After Oxford, Paris. Jenny takes a shopping list from her schoolfriends (Chanel, Gauloises) and her indiscretion earns her a stern warning from Emma Thompson. Her birthday is grim, the parents and Graham both giving her Latin dictionaries, under David turns up with armfuls of flowers, gifts and the news about Paris. Poor Graham slips out and no-one notices.

Paris is cod-new wave shots of the Eiffel, bookstalls, the steps of Montamartre and Jenny is in her element. Again, she is assertive when David makes the weird suggestion breaking her hymen with a banana (“I’m not losing my virginity to a piece of fruit”).
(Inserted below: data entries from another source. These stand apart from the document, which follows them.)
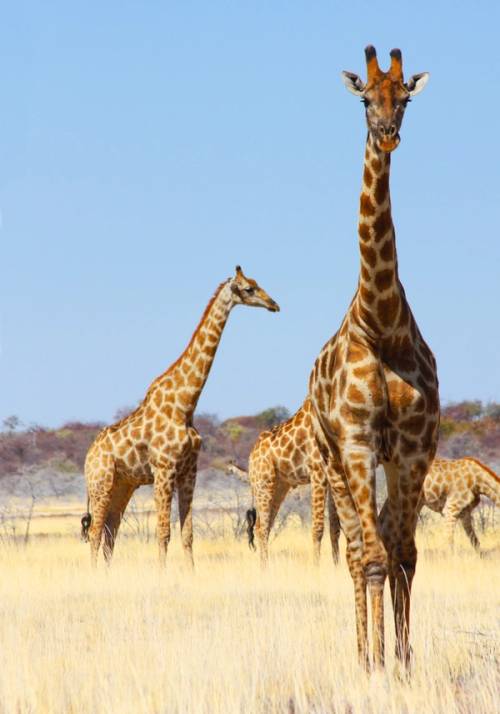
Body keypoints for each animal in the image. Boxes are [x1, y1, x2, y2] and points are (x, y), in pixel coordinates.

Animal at [82, 266, 279, 568]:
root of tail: (88, 457)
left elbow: (187, 534)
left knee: (109, 531)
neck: (185, 405)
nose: (274, 305)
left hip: (122, 485)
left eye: (257, 283)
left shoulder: (189, 471)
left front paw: (191, 573)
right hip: (100, 482)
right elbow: (163, 532)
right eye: (249, 288)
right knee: (94, 532)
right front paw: (162, 575)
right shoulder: (163, 470)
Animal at [225, 398, 341, 565]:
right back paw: (265, 568)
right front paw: (316, 568)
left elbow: (335, 527)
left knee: (263, 526)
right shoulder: (318, 472)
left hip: (279, 487)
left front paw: (337, 567)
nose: (226, 472)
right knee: (262, 528)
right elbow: (318, 527)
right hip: (264, 484)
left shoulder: (335, 474)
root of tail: (251, 457)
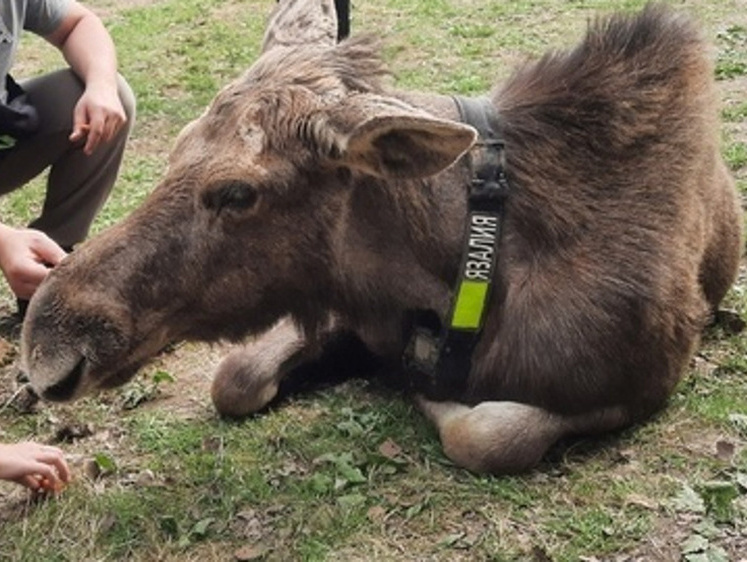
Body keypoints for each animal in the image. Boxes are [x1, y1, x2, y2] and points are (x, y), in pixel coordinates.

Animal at [20, 1, 740, 472]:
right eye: (174, 150)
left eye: (238, 193)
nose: (48, 342)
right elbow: (236, 377)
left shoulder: (642, 383)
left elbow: (484, 434)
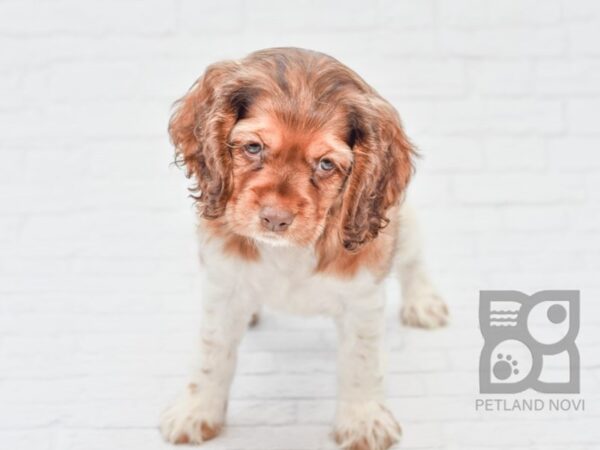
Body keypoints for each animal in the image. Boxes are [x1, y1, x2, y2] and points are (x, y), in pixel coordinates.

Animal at [158, 48, 446, 450]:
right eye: (253, 147)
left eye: (326, 164)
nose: (275, 219)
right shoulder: (223, 282)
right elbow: (212, 354)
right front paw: (197, 411)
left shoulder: (363, 297)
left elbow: (360, 362)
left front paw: (362, 420)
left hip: (403, 230)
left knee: (413, 261)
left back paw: (423, 302)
She stands away from him, looking down at their view of the Seine, for the post-coital fag.

At school the English teacher declines to accept her gift from Paris (“because I know where it came from”) and pleads with Jenny to go to Oxford, provoking a tirade against establishment values. “I’m sorry you think I’m dead”, replies the teacher, and we cut to the four partygoers at Walthamstow dog track; Oxford is starting to look distinctly distant. The boys meet a gangster, David is jealous when Danny pays attention to Jenny. He drags her outside and proposes.

Jenny’s teacher is devastated to spot the ring on her finger (“It’ll ruin your life”) but Jack chortles that “you won’t need university now”. Time passes, Jenny leaves school without taking her exams, and then a coincidence reveals to Jenny the dark secret that David has been guarding. When required to face the music, he behaves rather badly. The wedding’s off.
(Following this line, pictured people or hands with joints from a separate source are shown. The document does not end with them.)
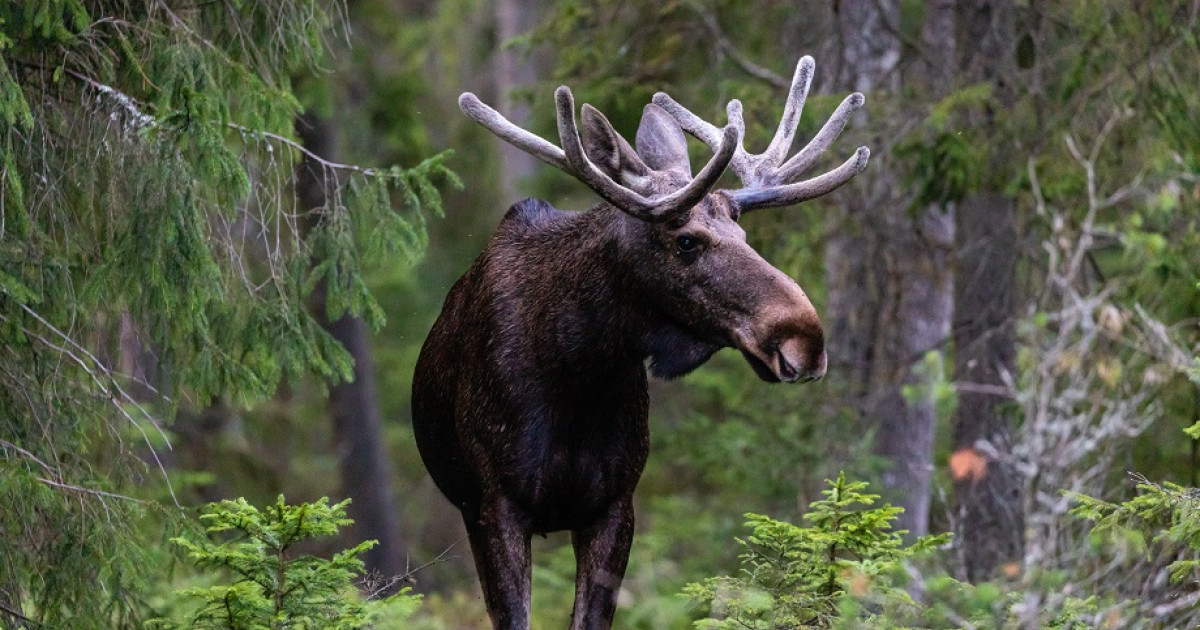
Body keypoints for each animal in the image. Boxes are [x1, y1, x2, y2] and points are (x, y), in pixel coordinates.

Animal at [415, 55, 873, 628]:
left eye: (744, 237)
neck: (578, 371)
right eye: (686, 241)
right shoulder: (496, 505)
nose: (804, 338)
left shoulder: (616, 504)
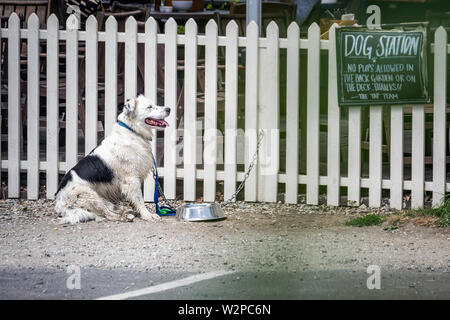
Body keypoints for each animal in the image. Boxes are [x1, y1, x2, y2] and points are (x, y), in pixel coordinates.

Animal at [55, 94, 171, 224]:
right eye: (149, 107)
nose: (169, 109)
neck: (132, 131)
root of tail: (60, 206)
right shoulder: (130, 179)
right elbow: (139, 199)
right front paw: (147, 215)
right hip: (87, 194)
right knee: (107, 214)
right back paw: (125, 216)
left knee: (107, 209)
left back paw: (124, 210)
Molina makes a fumbling confessional apology to Jenny’s closed bedroom door, a cup of tea and plate of biscuits in his hand. “All my life I’ve been scared, and I didn’t want you to be scared. That’s why I wanted you to go to Oxford.” It’s touching, it made me weep and while it lasted the film had won me over.

Jenny goes back to Emma Thompson; ready to play the contrite fallen woman, in a wrap-around cardigan and an ankle-length tartan dress. The head enjoys her moment of vindication as she tells Jenny a second chance “would be wasted on you”. In her poky flat, the English teacher agrees to give Jenny private tuition and at this point the film jumps the shark.

A montage of Jenny studying like a demon, with sentimental music, culminates in the offer from Oxford sitting on the breakfast table. Jenny cycles round Oxford in blue jeans as a voiceover tells us she went to university after all and dated boys her own age, before going on to presumably have a wonderful and successful life. But if she gets off scot free and goes to Oxford as if nothing happened, why did this story need to be told? Was there any consequence to anyone’s actions?

“This whole country is bored. There’s no life, colour or fun”, Jenny tells her headmistress at one point. A few private lives are put under the microscope to show the tensions bubbling under Western society before the swinging sixties. An Education is a well crafted film with fine acting, lots to look at and some entertaining dialogue. I just feel that the British cinema of that actual time -Richardson, Schlesinger- already said all of this better (and so does Mad Men for that matter). Worth it for Mulligan and Molina though, and if you liked films like The History Boys you’ll aboslutely eat this one up.